Adil Hoca, gönlü çok engin ve mütevazı bir şahsiyete sahipti. Gördüğü hataları düzeltirken hiç kırıcı olmazdı. Mesela bir gün Mehmet Paşa Camisinde güreş yaptığımız esnada içeri girdi. Bize kızarak “burası cami, nasıl böyle bir şey yaparsınız” demek yerine birkaç güreş taktiği öğrettikten sonra, oğlum caminin içinde değil de şurada güreşin diyerek bizi mahcup etmeden hem de alternatif sunarak hatamızı düzeltti. Böylece bize hem dinimizi hem de camimizi sevdirdi. Eğer kırıcı bir şekilde bizi uyarsa belki de bir daha camiye gitmeyecektik.

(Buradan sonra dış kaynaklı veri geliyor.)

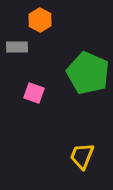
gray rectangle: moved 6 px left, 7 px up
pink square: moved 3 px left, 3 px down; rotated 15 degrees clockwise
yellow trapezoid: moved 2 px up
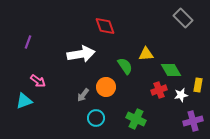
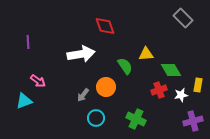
purple line: rotated 24 degrees counterclockwise
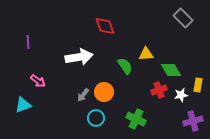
white arrow: moved 2 px left, 3 px down
orange circle: moved 2 px left, 5 px down
cyan triangle: moved 1 px left, 4 px down
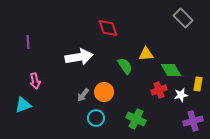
red diamond: moved 3 px right, 2 px down
pink arrow: moved 3 px left; rotated 42 degrees clockwise
yellow rectangle: moved 1 px up
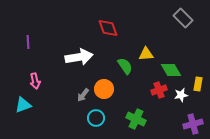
orange circle: moved 3 px up
purple cross: moved 3 px down
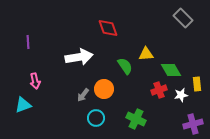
yellow rectangle: moved 1 px left; rotated 16 degrees counterclockwise
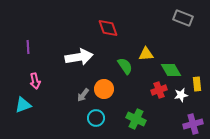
gray rectangle: rotated 24 degrees counterclockwise
purple line: moved 5 px down
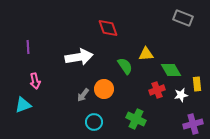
red cross: moved 2 px left
cyan circle: moved 2 px left, 4 px down
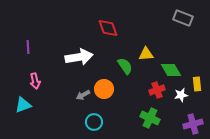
gray arrow: rotated 24 degrees clockwise
green cross: moved 14 px right, 1 px up
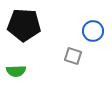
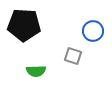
green semicircle: moved 20 px right
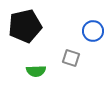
black pentagon: moved 1 px right, 1 px down; rotated 16 degrees counterclockwise
gray square: moved 2 px left, 2 px down
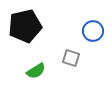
green semicircle: rotated 30 degrees counterclockwise
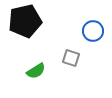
black pentagon: moved 5 px up
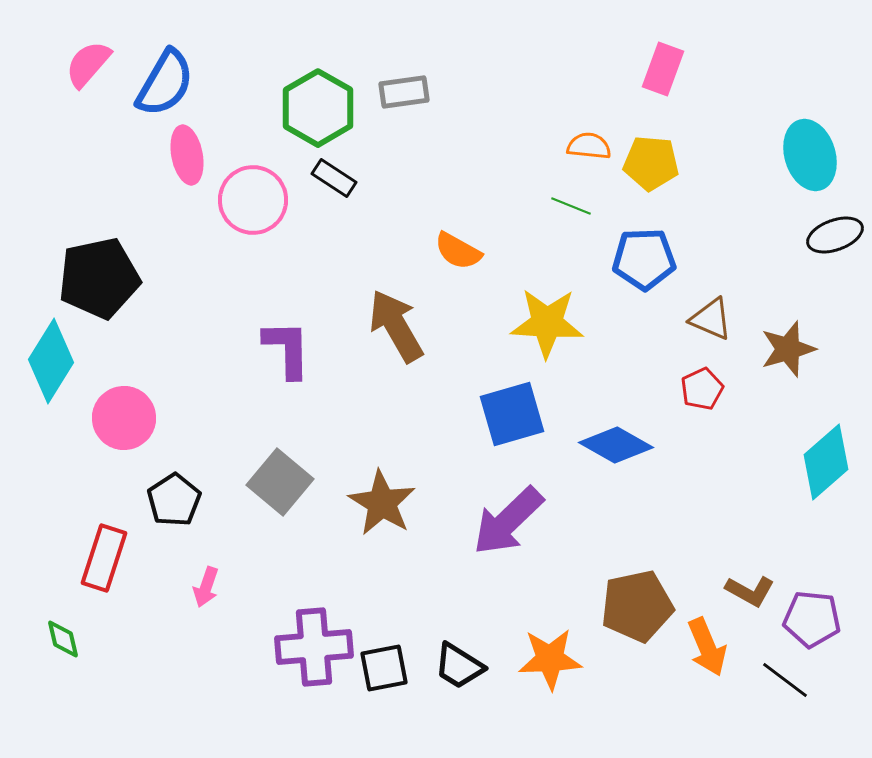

Adil Hoca’mız çok yönlü bir âlimdi. Birçok güzel vasıf onda bir arada toplanmıştı. Ufku geniş usta bir eğitimci, nüktedan, hoş görülü, cömert, kendisini mesleğine adamış fedakâr bir ilim adamı idi. Bir gün sohbet sırasında bir doktor ağabeyimiz “Hocam ben gece 12’den sonra fişi çekiyorum” dedi. Hocamız “ne fişini çekiyorsun” diye sordu. O da “telefon fişini çekiyorum” dedi. Hocamız “niye çekiyorsun” deyince de “beni rahatsız ediyorlar” diye cevap verdi. Hocamız “o zaman bu doktorluğu yapma” dedi. “Niye hocam?” sorusu gelince de hocamız şöyle konuştu: “Doktorlarla imam birdir. Bu iki meslek de fedakârca halka hizmet gerektirir. Bak ben sana bir şey söyleyeyim geçen gece birisi telefon açtı. Ailevi bir problem varmış. Çözmek için tam 1.5 saat konuştuk. Sonra baktım sabah ezanı okunuyor. Eğer biz kendimizi halka adamazsak mesleği yapamayız. Mademki sen kendini mesleğine adamıyorsun o zaman bu mesleği yapma. Çünkü sen cerrahsın, sana her an ihtiyaç olabilir. Bu sebeple senin telefonun her zaman açık olmalı. Sen fedakârlık etmezsen olmaz.” Bunun üzerine doktor ağabeyimiz “Hocam sen haklısın” dedi.